-- START OF DOCUMENT SEGMENT --

My first experience with an estate agent was not a pleasant one. I found his cell phone number by the roadside, nailed to a stick, close to a traffic light. The man who answered the call gave his name as Agya Yaw and asked my companion and I to meet him at a specified location. He was seated next to a roasted plantain seller busily munching on some roasted groundnuts when we got there. Immediately we got to him, he asked us to pay him what he called ‘registration fee’ upfront. We of course found it preposterous, but at that point we were already there and we didn’t want it to be a wasted trip. Besides he was able to convince us that he knew the hottest rentals in town. And so we paid him. When that money was safely in his pocket, he joined us in our car and we set off on our house hunt, with high expectations, confident that Agya Yaw will lead us to our dream rental home that very day. Even though we clearly stated at the onset exactly what kind of property we were looking to rent, and he specifically assured us that he could meet that need, he led us around to houses that were anything but what we wanted. Some of them were in very deplorable condition. At this point we started getting the sense that Agya Yaw had taken us for a ‘ride’. When we called him out on it, he became offended and called us ‘choosy’. He had the effrontery to appear frustrated and impatient with us, as though we were the ones who couldn’t make up our minds on what we wanted. At which point he got down from our car and off he went with our upfront money (which by the way is non-refundable), for no work done.

-- END OF DOCUMENT SEGMENT --
-- START OF GIVEN INFORMATION --

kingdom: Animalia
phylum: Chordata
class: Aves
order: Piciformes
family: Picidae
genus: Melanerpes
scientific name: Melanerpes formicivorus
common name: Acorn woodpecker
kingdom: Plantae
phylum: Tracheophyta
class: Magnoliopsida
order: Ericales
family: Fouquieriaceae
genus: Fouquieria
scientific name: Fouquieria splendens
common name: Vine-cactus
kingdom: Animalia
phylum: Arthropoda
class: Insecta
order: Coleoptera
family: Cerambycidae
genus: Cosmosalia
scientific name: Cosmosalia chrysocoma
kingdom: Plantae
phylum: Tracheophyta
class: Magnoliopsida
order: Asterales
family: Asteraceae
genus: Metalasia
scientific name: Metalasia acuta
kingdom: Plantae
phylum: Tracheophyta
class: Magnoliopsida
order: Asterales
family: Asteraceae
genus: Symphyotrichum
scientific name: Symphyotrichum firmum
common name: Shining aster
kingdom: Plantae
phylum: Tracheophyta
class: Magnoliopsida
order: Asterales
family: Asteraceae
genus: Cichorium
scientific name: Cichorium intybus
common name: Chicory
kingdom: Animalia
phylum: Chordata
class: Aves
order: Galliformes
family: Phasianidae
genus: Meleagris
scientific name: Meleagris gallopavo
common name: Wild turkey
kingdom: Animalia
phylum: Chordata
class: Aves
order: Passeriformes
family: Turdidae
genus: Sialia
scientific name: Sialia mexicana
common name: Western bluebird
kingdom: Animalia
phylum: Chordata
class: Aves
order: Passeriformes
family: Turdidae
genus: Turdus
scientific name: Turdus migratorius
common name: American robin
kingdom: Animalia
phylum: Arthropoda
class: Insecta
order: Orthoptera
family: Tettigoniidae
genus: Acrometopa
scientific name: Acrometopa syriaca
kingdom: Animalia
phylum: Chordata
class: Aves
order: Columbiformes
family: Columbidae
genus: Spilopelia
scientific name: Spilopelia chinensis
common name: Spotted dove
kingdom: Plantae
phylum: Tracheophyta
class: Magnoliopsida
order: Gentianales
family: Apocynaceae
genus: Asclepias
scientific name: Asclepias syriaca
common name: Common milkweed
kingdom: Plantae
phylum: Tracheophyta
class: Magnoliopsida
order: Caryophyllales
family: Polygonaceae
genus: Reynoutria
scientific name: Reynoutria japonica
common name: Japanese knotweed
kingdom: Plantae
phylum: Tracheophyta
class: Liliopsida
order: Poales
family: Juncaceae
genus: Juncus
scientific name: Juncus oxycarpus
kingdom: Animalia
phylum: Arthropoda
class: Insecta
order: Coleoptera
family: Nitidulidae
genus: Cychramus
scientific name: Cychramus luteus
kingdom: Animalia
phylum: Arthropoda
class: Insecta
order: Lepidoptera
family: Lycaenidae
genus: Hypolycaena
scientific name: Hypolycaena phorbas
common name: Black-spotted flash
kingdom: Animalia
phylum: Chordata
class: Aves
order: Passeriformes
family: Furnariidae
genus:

-- END OF GIVEN INFORMATION --

TASK SET:
a – Answer these about the estate agent account:
(i) Where was the agent's cell phone number found?
(ii) What was the agent doing when the narrator and companion reached him?
(iii) What did the agent call them when they called him out?
b – Carry the story of the estate agent further, starting after its last sentence.
The listing has no connection to the account of the estate agent.

RESPONSES BY TASK:
a –
(i) By the roadside, nailed to a stick, close to a traffic light.
(ii) He was seated next to a roasted plantain seller, munching on roasted groundnuts.
(iii) 'Choosy'.

b –
 

This was about five years ago when I had no clue as to what to look out for in Real Estate Agents. Since then I have learned to become less gullible. I have also gathered some experience as I am currently working in the real estate industry.

 

Agya Yaw is one of those Estate agents who fall into the category of ‘Area Agents’. While most of these agents are well experienced and know their trade very well, and can be quite helpful to home buyers , sellers, landlords and renters alike, others  are just charlatans who are only looking to make quick money whilst sending unsuspecting house hunters on a wild goose chase and then ditching them to move on to their next victim.

Real estate agents these days are generally more sophisticated. They appear younger, well educated and much more professional about their business. They are usually dressed to impress, great communicators and technologically savvy, using the internet property portals, email and social media as their modus operandi. But still, one needs to be careful with their choice of agents.

 

So how can we avoid the ‘Agya Yaws’ of this world? Here is what to do:

 

  1. Investigate the Agents track record and his credibility Since real estate agents in Ghana are not yet regulated and therefore are not licensed, it presents quite a challenge  easily finding professional background information on who you are dealing with and their track record. You may have to resort to word of mouth and recommendations. Only go with those who have proven themselves to be knowledgeable, respectful to the wishes of their customers, and who have delivered on their promises.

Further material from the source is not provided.